PAGE EXTRACT:
==*==
Studio album by Matthew Gilbert Linley
- Released: January 2014
- Recorded: London, 2011 - 2013
- Genre: Psychedelic music, dream pop, shoegazing, Folktronica
- Length: 32:54
- Producer: Matthew Gilbert Linley

= AztecCormorant =

AztecCormorant is the third full-length studio album by London-based composer/producer Matthew Gilbert Linley, and was released in January 2014 under the same project name. The tracks 'And Lo' and 'In Serenades' were featured on Tom Robinson's July and November 2014 BBC 6 Music Mixtapes.

Professional ratings
Review scores
| Source | Rating |

==Track listing==

| No. | Title | Length |
|---|---|---|
| 1. | "Alight!" | 4:16 |
| 2. | "You Always Left" | 3:27 |
| 3. | "Cormorant Flying" | 2:48 |
| 4. | "And Lo" | 2:52 |
| 5. | "In Serenades" | 3:21 |
| 6. | "Ritornello" | 3:24 |
| 7. | "Interlude" | 2:31 |
| 8. | "A Lock Of Your Hair" | 3:14 |
| 9. | "Novus Ordo Mundi" | 4:37 |
| 10. | "Reprise" | 2:24 |

==Personnel==

===Musicians===
- Matthew Gilbert Linley: Synths, organs, celeste and piano, drums and percussion.
==*==
LIST OF TASKS:
A - For each statement about the album page, answer yes or no and quote the words of the page that decide it: (i) The album was recorded in London between 2011 and 2013. (ii) AztecCormorant is Matthew Gilbert Linley's second full-length studio album. (iii) Tom Robinson produced the album.
B - Using the album page, explain in one to three sentences what links the tracks "And Lo" and "In Serenades" to BBC 6 Music.
C - According to the album page, how long is the track "Novus Ordo Mundi"?
The lines that come after the album page have no connection to it.
==*==
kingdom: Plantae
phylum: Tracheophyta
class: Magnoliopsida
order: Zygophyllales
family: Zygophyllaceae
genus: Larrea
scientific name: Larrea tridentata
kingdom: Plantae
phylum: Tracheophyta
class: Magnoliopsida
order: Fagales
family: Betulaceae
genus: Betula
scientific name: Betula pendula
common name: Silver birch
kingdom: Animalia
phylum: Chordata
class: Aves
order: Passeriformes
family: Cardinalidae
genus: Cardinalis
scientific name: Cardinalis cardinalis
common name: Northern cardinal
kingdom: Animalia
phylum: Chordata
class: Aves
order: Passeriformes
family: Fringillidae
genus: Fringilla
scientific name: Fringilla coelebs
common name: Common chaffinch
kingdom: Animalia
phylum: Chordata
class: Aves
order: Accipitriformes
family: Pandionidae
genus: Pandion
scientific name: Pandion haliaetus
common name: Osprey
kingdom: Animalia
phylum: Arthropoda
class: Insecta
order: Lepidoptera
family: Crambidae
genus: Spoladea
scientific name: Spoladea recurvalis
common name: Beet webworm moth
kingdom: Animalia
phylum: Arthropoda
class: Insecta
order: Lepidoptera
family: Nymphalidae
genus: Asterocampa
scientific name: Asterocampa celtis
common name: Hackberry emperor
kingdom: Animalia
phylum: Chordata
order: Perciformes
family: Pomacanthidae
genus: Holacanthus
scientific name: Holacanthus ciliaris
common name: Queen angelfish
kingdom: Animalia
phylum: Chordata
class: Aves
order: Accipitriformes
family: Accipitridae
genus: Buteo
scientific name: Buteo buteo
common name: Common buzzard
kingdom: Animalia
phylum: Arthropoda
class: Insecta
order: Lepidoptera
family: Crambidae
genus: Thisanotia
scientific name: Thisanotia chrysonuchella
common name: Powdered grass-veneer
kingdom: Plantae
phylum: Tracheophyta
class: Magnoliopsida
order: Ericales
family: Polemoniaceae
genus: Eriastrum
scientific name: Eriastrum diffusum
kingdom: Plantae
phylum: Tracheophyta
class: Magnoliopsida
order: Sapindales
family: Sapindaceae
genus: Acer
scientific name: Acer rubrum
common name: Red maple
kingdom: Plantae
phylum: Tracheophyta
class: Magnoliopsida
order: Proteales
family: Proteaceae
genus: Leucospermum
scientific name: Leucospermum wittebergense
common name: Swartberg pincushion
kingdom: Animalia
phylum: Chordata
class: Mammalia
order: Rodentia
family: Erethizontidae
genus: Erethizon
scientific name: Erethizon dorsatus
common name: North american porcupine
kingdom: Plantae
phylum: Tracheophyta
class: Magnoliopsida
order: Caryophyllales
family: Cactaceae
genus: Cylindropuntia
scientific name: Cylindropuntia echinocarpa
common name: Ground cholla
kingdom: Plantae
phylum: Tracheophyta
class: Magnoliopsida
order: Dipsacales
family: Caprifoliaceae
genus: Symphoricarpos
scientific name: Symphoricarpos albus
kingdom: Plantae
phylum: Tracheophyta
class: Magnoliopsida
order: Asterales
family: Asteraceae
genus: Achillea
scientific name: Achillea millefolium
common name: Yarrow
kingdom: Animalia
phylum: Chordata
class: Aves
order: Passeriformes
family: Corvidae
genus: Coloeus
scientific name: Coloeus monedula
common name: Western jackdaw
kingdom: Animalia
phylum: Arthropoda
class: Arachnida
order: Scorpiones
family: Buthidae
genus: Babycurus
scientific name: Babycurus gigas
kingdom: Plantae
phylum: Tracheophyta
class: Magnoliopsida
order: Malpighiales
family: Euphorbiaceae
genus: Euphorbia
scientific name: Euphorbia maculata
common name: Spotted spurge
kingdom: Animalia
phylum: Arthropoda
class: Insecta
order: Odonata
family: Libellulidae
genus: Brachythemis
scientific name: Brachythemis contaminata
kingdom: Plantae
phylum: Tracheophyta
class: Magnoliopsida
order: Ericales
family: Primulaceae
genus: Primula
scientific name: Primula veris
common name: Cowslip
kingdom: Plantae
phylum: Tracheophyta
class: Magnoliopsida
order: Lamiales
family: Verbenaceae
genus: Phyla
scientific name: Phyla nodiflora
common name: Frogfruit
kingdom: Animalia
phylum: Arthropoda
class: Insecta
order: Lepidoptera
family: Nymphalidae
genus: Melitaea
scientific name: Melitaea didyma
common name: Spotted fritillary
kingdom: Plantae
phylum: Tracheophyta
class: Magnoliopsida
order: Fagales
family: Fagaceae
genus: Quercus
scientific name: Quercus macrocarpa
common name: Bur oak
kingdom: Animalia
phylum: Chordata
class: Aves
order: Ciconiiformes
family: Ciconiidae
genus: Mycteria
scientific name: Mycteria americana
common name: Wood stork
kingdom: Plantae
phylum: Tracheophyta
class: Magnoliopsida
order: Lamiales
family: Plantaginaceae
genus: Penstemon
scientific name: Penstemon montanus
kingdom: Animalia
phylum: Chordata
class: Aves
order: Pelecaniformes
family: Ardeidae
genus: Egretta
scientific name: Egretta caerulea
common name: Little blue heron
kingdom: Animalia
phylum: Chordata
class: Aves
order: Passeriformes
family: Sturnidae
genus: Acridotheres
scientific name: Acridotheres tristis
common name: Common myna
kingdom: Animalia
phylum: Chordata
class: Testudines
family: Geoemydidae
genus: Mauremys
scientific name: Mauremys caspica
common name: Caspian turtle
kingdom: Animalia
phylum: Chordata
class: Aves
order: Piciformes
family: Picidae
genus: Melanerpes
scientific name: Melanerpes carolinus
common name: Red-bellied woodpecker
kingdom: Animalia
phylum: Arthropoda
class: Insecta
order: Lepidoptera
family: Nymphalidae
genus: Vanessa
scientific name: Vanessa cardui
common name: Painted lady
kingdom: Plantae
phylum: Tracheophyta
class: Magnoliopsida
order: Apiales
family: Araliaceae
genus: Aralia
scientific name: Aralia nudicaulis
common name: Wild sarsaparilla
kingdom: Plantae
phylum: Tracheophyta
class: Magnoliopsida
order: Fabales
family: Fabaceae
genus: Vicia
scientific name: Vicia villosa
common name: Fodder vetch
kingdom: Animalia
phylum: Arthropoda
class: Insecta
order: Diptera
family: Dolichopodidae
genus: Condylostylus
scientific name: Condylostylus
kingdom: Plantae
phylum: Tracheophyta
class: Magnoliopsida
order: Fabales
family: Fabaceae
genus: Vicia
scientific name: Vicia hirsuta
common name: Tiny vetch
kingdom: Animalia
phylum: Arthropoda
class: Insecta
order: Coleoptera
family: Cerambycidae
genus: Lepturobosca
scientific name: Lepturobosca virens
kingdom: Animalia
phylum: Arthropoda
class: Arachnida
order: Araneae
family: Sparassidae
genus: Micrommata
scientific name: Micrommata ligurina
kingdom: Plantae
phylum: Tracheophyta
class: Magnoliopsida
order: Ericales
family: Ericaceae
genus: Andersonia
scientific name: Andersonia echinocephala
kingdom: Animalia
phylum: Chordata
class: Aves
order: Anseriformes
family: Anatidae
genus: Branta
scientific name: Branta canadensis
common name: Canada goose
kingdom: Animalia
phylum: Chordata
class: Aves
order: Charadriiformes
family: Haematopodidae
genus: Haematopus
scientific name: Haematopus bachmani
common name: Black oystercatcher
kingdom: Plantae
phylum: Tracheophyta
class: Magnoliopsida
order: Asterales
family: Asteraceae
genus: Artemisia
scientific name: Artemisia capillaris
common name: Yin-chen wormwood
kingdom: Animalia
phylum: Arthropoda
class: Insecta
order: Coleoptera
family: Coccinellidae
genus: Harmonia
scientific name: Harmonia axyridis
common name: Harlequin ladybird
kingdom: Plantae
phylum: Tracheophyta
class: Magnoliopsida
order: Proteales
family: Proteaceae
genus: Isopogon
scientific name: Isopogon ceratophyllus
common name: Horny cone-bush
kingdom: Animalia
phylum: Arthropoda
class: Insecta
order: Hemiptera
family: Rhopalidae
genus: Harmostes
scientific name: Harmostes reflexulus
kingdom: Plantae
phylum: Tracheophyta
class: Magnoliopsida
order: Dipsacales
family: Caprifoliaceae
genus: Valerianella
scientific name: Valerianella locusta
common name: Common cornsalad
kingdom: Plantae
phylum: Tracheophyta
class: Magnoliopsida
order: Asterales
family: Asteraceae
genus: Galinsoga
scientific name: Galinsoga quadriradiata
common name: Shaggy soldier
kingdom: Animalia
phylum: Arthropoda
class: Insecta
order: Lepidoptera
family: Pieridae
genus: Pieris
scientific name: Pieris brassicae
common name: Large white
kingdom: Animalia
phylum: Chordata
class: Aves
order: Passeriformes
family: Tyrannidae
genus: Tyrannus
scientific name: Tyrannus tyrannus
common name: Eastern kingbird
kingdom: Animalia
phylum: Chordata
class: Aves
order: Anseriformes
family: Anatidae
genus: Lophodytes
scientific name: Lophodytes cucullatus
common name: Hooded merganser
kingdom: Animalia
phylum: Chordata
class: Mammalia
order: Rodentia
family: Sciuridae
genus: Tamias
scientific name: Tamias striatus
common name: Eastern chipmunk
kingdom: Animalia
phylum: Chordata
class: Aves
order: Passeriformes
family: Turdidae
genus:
==*==
SOLVED PROBLEMS:
A -
(i) Yes: "Recorded: London, 2011 - 2013".
(ii) No: "AztecCormorant is the third full-length studio album by London-based composer/producer Matthew Gilbert Linley".
(iii) No: "Producer: Matthew Gilbert Linley".

B - Both tracks were featured on Tom Robinson's BBC 6 Music Mixtapes in 2014. The mixtapes were from July and November of that year.

C - It is 4:37 long.